■ What is expected ■
Look through the entries. Copy each line that has the word "source".

--- Records provided Enclosed Below ---

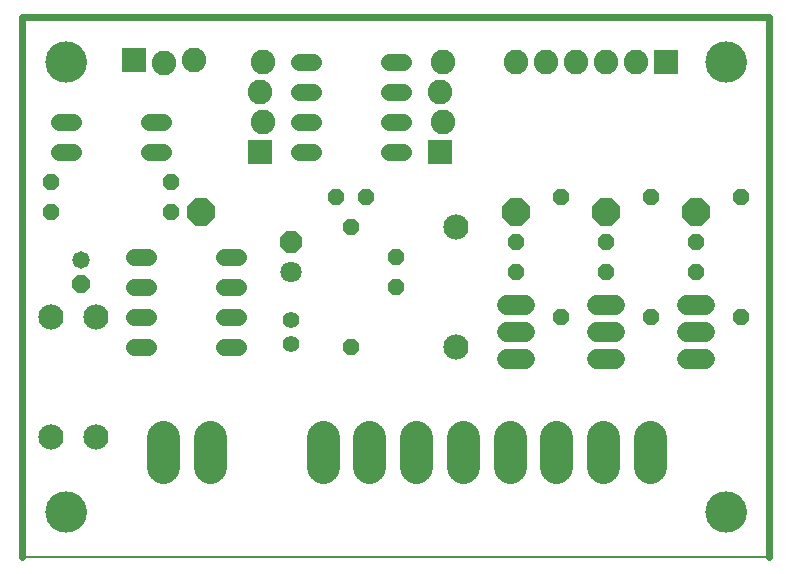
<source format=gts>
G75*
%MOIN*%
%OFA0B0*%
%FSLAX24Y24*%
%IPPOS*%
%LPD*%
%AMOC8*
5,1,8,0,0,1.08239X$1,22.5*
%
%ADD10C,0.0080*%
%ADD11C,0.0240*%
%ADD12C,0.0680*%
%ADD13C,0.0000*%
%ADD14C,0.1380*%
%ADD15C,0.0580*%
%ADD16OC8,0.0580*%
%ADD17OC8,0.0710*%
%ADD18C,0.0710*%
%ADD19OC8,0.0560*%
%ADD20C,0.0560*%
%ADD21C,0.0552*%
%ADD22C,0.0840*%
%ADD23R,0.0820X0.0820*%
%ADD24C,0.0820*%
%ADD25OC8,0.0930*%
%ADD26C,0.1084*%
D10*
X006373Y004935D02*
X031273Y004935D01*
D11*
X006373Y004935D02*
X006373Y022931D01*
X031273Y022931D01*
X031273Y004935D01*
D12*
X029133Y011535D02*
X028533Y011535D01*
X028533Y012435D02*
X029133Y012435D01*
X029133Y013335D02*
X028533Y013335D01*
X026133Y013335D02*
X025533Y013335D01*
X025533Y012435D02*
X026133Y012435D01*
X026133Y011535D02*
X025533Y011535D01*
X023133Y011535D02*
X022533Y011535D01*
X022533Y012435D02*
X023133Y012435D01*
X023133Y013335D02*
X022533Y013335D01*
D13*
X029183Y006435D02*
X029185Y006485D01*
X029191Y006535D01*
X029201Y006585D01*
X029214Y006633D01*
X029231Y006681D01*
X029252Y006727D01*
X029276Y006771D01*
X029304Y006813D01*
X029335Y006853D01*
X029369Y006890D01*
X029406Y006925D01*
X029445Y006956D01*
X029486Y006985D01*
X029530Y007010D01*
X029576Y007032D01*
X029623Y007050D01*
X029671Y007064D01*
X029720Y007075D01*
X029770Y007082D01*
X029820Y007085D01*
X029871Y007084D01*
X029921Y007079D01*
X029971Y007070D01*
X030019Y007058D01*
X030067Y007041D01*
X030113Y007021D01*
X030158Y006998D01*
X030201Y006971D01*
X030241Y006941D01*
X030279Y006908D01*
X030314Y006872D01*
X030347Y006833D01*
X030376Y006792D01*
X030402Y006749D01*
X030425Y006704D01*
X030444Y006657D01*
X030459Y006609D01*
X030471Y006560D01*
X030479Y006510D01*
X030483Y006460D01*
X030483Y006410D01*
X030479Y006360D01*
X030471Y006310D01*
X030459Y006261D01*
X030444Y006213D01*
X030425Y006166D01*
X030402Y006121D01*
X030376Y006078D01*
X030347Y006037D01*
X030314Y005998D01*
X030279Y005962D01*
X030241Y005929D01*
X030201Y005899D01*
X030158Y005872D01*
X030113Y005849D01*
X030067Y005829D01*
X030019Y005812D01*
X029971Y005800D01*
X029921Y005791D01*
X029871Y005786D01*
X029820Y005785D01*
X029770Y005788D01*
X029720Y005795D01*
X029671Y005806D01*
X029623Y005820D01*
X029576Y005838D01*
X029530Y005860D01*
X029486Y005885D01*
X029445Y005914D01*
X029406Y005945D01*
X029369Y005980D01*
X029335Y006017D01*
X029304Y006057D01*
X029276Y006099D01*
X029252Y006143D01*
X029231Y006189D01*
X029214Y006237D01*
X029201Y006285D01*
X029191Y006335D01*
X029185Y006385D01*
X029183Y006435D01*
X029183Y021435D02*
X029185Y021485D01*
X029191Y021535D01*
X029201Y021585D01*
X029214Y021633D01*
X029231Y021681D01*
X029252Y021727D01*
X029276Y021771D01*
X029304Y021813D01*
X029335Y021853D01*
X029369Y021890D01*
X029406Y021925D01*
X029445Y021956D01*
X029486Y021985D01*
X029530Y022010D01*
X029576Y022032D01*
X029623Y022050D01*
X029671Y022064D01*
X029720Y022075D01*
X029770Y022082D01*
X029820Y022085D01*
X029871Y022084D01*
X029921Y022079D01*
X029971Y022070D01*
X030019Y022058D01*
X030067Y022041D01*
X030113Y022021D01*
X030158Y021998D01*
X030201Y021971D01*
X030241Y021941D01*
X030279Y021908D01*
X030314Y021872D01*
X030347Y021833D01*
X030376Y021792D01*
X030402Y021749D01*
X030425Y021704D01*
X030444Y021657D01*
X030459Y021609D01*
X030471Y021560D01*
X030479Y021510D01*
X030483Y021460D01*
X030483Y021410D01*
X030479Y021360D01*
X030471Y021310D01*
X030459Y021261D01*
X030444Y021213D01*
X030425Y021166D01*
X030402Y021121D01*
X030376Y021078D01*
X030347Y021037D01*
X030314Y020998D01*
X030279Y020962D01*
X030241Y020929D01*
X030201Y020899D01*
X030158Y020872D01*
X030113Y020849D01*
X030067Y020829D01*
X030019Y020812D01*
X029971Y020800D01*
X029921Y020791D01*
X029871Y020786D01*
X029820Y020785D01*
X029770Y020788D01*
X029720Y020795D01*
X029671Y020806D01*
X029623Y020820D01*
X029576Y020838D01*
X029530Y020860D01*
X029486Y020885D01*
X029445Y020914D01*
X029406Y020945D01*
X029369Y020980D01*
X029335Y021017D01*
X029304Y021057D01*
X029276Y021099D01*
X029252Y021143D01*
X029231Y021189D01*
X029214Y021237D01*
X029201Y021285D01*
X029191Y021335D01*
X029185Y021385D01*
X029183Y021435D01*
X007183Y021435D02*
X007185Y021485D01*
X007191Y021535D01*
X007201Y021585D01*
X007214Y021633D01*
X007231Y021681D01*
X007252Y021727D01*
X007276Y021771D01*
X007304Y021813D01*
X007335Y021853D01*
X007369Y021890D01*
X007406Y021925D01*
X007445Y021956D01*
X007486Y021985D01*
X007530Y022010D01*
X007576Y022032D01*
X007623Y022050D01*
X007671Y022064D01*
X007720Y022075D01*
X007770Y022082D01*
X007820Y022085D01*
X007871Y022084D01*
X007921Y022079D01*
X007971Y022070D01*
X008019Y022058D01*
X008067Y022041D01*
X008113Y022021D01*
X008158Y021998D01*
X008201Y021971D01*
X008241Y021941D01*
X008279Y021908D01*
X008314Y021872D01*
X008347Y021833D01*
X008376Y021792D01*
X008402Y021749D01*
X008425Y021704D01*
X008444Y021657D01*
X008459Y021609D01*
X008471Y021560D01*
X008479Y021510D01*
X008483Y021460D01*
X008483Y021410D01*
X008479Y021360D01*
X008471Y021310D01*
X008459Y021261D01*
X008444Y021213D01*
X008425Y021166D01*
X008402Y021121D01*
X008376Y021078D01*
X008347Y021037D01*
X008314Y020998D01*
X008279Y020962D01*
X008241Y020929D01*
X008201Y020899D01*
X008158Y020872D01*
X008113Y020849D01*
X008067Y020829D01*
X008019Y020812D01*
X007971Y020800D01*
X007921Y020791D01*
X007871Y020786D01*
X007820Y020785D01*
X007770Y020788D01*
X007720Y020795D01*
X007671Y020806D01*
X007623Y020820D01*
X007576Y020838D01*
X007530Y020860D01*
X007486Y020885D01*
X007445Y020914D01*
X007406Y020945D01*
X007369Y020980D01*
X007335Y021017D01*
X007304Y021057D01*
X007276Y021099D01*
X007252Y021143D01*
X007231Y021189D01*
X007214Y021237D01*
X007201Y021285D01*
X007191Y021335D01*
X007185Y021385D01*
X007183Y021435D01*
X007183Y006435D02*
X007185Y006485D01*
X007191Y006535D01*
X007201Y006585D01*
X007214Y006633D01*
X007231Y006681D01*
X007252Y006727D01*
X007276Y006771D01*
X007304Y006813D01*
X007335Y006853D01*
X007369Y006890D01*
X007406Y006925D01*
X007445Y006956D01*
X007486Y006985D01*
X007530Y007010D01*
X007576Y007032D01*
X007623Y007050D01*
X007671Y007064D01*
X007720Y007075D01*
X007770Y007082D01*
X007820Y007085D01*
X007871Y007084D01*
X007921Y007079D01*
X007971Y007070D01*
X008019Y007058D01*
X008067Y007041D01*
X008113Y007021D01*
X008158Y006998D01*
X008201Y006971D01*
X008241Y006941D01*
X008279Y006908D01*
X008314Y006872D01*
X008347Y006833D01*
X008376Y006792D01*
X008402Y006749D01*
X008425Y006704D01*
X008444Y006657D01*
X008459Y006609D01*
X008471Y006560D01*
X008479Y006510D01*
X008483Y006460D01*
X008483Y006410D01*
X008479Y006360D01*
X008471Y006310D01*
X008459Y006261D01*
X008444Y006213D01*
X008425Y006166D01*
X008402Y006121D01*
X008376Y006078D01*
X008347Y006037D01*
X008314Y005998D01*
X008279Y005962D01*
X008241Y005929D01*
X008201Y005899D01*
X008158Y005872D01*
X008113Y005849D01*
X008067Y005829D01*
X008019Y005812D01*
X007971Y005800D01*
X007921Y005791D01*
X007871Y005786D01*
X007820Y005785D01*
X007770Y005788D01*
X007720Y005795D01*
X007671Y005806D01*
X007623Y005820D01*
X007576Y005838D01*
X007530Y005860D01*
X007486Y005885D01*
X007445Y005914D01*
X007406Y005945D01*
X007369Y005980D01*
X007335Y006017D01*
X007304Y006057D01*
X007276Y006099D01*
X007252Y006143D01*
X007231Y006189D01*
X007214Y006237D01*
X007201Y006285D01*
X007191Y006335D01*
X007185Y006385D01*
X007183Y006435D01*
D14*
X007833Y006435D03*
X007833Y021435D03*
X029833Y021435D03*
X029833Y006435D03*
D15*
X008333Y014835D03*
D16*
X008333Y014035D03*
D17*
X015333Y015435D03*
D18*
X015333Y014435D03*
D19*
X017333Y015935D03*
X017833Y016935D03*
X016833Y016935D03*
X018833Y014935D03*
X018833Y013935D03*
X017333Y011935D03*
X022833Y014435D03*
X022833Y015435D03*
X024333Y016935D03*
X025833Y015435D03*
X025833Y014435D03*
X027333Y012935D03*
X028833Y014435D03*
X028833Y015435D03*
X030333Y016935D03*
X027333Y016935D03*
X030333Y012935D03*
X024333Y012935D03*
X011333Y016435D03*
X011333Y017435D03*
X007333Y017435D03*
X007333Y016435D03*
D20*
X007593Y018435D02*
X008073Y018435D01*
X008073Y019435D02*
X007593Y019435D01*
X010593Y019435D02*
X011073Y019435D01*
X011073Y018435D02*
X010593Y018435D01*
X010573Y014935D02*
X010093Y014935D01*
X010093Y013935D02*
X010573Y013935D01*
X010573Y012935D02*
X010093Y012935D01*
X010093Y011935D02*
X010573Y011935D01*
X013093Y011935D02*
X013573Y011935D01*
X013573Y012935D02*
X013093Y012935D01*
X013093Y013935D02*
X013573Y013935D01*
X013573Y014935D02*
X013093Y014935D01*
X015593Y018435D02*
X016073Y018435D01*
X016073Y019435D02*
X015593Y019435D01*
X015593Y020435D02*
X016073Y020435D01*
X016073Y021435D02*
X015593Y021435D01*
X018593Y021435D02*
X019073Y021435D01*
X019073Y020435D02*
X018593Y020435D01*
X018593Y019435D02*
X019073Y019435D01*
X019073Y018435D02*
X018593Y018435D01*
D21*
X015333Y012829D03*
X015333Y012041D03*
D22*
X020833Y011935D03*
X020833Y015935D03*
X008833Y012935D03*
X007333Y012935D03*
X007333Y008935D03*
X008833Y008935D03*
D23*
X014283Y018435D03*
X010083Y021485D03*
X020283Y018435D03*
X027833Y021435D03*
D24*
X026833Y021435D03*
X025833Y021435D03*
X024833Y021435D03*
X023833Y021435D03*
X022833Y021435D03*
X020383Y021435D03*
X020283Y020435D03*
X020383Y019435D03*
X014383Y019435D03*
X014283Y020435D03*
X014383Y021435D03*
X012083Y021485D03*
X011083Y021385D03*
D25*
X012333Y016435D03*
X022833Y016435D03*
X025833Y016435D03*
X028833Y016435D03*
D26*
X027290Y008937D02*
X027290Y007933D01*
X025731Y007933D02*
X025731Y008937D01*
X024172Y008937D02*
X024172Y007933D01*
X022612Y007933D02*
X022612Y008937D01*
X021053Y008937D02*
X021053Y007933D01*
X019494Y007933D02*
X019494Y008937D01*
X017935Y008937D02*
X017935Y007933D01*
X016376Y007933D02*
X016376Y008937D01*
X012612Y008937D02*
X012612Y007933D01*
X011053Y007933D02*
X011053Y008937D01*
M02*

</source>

--- End of Enclosed Records provided ---
--- Records provided Enclosed Below ---

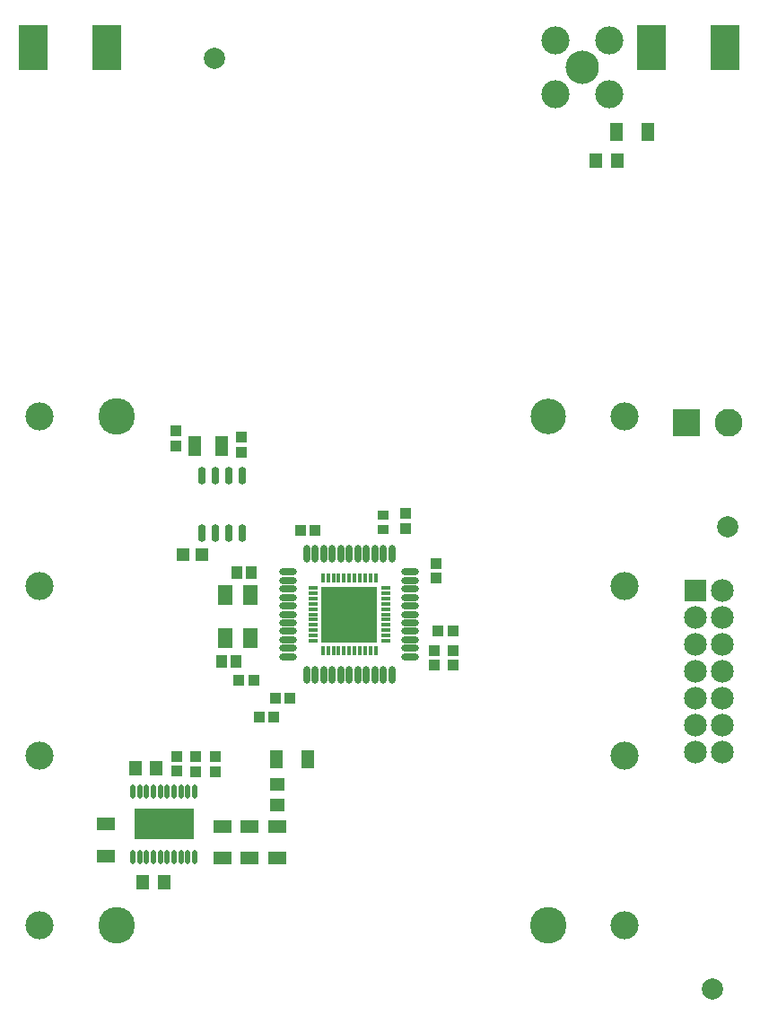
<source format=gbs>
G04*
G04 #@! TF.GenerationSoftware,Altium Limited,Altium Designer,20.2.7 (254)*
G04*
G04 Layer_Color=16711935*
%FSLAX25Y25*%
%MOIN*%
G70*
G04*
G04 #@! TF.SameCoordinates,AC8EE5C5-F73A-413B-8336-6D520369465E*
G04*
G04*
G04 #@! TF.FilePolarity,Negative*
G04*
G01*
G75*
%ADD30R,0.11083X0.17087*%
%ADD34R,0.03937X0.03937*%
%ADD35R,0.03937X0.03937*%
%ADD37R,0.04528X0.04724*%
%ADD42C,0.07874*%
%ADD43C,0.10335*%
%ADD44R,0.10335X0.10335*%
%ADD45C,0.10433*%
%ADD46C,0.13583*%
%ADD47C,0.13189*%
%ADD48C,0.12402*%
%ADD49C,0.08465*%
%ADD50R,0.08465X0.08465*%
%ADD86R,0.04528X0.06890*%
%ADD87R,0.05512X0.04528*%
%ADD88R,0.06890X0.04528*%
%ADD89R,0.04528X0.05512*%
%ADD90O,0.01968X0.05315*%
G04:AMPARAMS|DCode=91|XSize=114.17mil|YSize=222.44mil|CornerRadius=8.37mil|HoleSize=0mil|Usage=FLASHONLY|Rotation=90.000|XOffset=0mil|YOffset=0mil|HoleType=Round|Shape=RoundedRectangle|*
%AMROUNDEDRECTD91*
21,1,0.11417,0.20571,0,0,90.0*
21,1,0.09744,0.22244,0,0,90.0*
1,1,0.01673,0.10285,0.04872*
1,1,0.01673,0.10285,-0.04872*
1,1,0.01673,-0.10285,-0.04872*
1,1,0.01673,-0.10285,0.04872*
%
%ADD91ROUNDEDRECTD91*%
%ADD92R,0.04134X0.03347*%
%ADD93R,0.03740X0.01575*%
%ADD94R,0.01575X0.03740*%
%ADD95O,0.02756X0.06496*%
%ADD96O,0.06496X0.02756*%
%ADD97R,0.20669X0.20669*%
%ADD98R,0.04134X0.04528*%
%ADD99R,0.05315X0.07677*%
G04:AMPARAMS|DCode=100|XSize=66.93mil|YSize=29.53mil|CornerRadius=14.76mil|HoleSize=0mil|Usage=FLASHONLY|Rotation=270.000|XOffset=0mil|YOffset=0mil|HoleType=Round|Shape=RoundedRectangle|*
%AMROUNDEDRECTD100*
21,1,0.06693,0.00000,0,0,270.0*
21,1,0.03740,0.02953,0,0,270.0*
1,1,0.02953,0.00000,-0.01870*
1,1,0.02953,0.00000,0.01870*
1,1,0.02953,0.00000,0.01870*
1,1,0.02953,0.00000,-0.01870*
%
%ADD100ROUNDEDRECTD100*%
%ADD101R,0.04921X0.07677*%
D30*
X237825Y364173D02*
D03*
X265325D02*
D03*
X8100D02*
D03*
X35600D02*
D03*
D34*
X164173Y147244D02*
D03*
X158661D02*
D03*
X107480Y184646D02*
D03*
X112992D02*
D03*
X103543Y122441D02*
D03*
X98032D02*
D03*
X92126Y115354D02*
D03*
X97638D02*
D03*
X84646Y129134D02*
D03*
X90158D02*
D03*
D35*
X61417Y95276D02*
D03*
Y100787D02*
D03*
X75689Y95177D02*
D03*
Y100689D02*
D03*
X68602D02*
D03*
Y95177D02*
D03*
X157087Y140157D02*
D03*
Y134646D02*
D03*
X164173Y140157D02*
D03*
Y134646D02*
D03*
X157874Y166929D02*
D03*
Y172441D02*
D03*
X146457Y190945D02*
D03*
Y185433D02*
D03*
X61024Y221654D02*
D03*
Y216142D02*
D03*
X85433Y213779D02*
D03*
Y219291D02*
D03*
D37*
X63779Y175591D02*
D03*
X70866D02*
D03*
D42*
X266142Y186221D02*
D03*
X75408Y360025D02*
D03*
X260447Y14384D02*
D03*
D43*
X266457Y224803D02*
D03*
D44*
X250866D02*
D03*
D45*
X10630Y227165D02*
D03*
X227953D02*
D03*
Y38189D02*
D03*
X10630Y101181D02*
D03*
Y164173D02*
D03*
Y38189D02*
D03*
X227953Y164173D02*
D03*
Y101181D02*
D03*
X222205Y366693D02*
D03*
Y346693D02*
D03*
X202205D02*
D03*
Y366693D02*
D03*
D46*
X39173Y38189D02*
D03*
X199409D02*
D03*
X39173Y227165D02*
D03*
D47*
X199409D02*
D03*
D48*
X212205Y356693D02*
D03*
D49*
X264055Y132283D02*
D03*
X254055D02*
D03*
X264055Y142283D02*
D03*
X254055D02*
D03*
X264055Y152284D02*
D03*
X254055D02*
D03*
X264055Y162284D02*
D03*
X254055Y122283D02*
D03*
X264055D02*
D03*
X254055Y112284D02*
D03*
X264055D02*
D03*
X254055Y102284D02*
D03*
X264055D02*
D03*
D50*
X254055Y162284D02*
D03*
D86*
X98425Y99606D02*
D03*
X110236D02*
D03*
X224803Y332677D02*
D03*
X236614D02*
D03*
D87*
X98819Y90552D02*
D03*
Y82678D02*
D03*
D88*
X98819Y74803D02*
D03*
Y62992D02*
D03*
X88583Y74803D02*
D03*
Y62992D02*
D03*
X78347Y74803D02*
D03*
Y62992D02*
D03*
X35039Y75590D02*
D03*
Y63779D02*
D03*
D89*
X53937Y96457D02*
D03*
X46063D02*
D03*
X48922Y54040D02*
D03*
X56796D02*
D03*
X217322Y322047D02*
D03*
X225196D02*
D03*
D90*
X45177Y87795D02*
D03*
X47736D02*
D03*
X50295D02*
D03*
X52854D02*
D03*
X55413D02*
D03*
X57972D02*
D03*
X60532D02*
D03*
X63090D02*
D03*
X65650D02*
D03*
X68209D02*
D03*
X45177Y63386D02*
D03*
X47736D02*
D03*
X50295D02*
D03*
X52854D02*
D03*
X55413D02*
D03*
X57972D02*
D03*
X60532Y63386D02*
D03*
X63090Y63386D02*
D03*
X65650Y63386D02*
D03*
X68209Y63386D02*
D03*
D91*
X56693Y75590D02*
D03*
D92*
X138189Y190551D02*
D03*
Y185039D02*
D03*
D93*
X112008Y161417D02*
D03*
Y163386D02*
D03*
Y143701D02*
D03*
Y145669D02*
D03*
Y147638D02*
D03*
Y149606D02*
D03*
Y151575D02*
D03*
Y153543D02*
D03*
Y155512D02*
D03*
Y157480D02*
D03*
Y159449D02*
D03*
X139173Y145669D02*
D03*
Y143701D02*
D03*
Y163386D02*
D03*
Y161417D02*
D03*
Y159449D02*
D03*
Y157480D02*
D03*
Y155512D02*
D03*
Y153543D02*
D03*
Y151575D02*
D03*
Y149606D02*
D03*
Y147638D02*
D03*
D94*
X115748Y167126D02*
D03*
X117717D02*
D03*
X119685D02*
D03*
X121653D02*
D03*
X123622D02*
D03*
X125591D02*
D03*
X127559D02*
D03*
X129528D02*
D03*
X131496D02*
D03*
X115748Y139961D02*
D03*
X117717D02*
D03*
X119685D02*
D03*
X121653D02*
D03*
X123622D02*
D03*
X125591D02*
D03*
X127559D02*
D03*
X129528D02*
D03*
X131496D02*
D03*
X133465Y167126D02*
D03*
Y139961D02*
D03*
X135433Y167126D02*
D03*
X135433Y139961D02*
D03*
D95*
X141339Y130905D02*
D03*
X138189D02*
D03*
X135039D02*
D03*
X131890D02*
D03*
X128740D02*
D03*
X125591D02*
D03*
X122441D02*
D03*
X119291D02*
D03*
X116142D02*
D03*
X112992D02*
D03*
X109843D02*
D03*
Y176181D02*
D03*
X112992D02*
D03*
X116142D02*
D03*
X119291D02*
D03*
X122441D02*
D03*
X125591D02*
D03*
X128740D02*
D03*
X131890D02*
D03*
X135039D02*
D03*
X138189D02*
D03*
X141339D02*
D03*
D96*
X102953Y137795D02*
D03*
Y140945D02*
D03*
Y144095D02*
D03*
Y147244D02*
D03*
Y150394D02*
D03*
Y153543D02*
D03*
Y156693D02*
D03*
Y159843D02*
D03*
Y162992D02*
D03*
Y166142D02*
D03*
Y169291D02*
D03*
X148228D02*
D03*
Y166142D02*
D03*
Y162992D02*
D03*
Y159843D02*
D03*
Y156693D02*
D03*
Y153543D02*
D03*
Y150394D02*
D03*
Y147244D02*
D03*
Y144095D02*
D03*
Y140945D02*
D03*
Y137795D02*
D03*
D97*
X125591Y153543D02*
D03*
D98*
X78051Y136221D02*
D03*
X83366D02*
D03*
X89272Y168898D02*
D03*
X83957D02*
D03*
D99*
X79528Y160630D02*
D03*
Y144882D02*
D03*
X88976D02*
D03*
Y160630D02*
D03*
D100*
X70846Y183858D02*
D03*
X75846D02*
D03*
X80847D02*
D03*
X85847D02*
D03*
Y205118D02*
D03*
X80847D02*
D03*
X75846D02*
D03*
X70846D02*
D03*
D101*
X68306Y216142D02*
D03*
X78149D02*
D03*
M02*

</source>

--- End of Enclosed Records provided ---

■ Task output ■
<source format=gts>
</source>
<source format=gbs>
</source>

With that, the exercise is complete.